[[ Data listing, beginning ]]
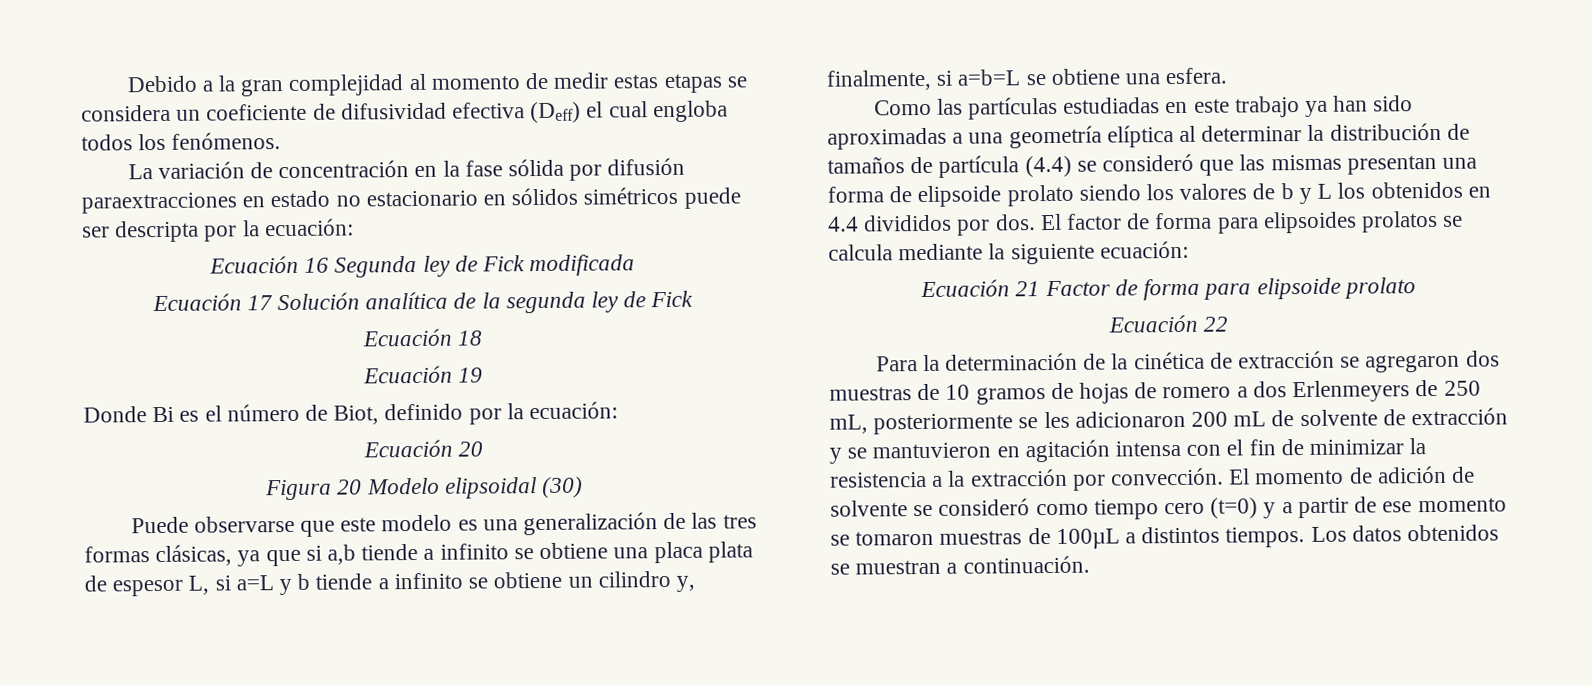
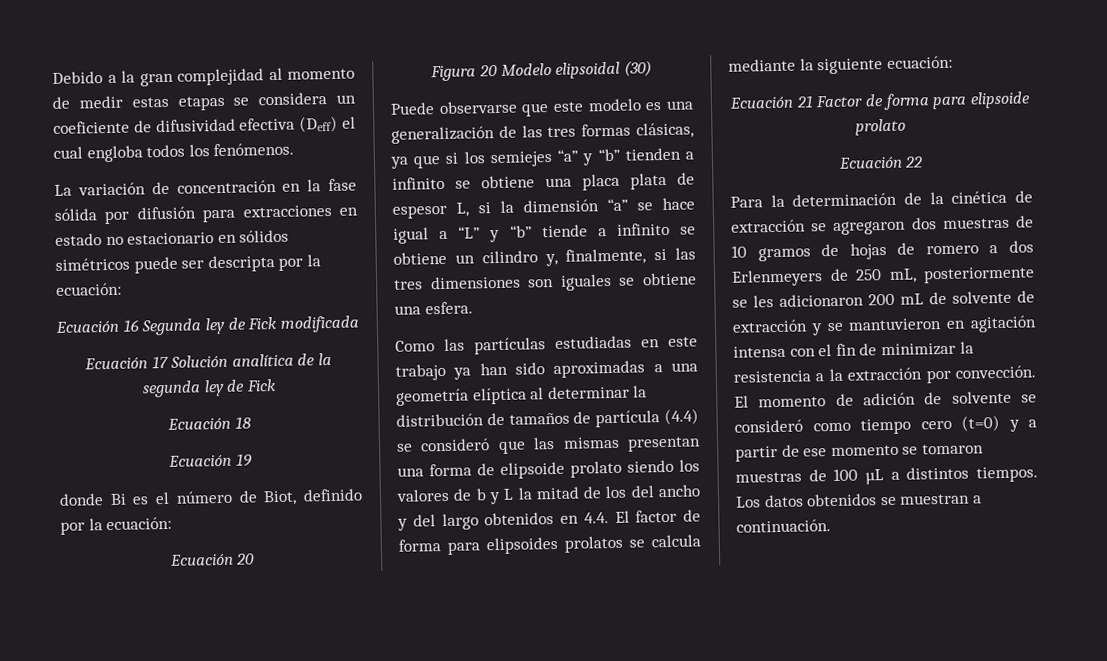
[81,192,237,214] paraextracciones -> [202,204,332,223] para extracciones
[83,406,147,423] Donde -> [59,493,104,506] donde
[327,543,419,565] a,b tiende -> [463,147,681,168] los semiejes “a” y “b” tienden
[235,573,311,596] a=L y b -> [500,197,695,213] [393,225,532,244] la dimensión “a” se hace igual a “L” y “b”
[957,69,1021,86] a=b=L -> [675,247,696,260] [394,273,612,291] las tres dimensiones son iguales
[1337,181,1491,199] [828,214,1036,236] los obtenidos en 4.4 divididos por dos. -> [517,484,701,500] [397,512,609,531] la mitad de los del ancho y del largo obtenidos en 4.4.
[1055,528,1120,549] 100µL -> [833,468,884,485] 100 µL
[[ Data listing, end ]]
What this task involves: Your answer must be an exact repeat of the records above, with no pictures in it.

Result for this exercise:
[81,192,237,214] paraextracciones -> [202,204,332,223] para extracciones
[83,406,147,423] Donde -> [59,493,104,506] donde
[327,543,419,565] a,b tiende -> [463,147,681,168] los semiejes “a” y “b” tienden
[235,573,311,596] a=L y b -> [500,197,695,213] [393,225,532,244] la dimensión “a” se hace igual a “L” y “b”
[957,69,1021,86] a=b=L -> [675,247,696,260] [394,273,612,291] las tres dimensiones son iguales
[1337,181,1491,199] [828,214,1036,236] los obtenidos en 4.4 divididos por dos. -> [517,484,701,500] [397,512,609,531] la mitad de los del ancho y del largo obtenidos en 4.4.
[1055,528,1120,549] 100µL -> [833,468,884,485] 100 µL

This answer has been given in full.